This project explores how, after a century of work based on the notion of childhood as sacred and outside of politics, the world’s pre-eminent child rights organisation wound up cooperating in the indefinite, traumatic detention of children. It proposes that immigration detention facilities and other sites of racialised violence reveal the fragility of the universal norms of childhood associated with progress in the nineteenth and twentieth centuries. As the incarceration of asylum-seeker children by democratic countries expands, this project shines a light on the compromises into which humanitarian organisations are drawn when they seek to offer care in such settings.

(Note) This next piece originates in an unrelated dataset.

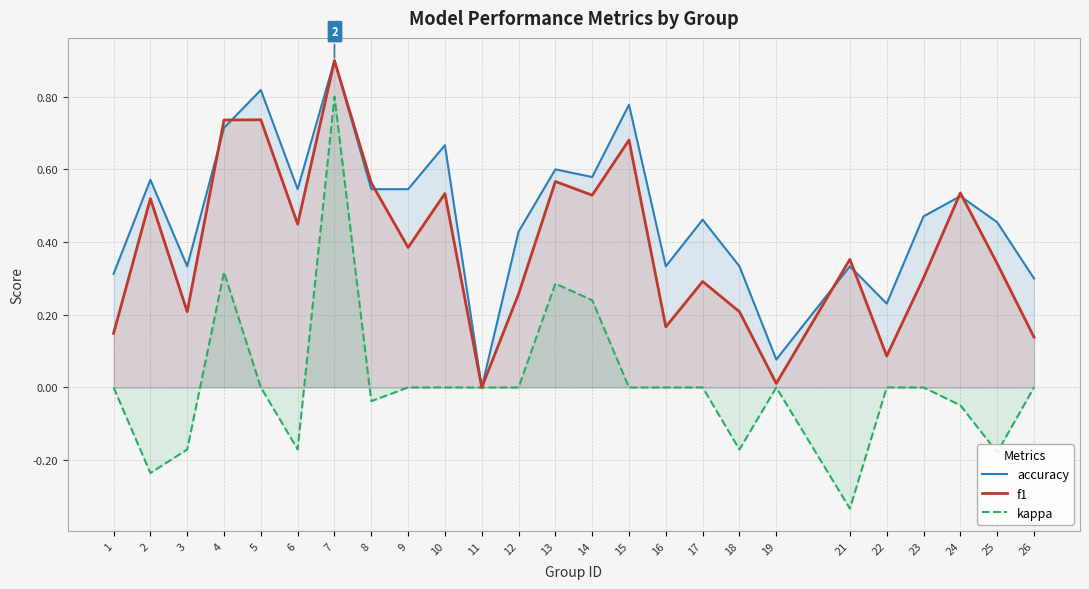

At which category is the sum across all series the highest?

7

Specifically, the project analyses the role of Save the Children Australia (SCA) in Australian-run detention centres in Papua New Guinea and Nauru from 2012-2015. Australia has been an influential pioneer in the global trend towards detention and criminalisation of asylum seekers and refugees. SCA’s offshore operations represent a particularly controversial example of non-governmental organisations (NGOs) working as service providers within this system. Yet this moment remains shadowy and poorly researched, obscured by reticence, censorship and judgement. The project focuses on organisational decision-making and ethics, tracing the successive challenges that arose as SCA’s operations expanded and the organisation and its staff came into conflict with both their government employers and their own principles.

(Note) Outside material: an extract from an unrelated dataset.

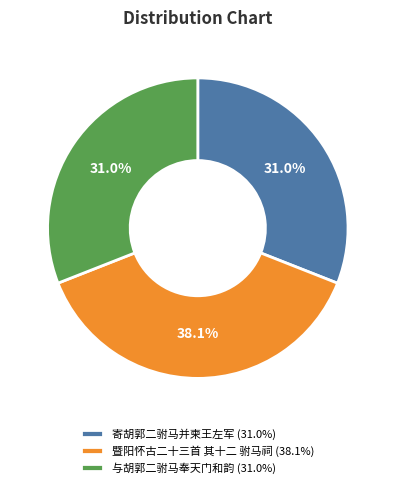

What percentage is the 与胡郭二驸马奉天门和韵 slice, to the nearest percent?

31%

The project applies concepts from anthropologies of violence and humanitarianism alongside historical methods to create an empirically grounded account, analysing NGO and government materials, personal testimonies, and public debates. It places these within the long arc of histories of humanitarianism and childhood. It aims to shed light on the possibilities and limitations of mitigating damage when governments inflict harm on individuals in the name of national security. The resulting book will contribute to understandings of a perpetual humanitarian dilemma: where is the line between care and complicity?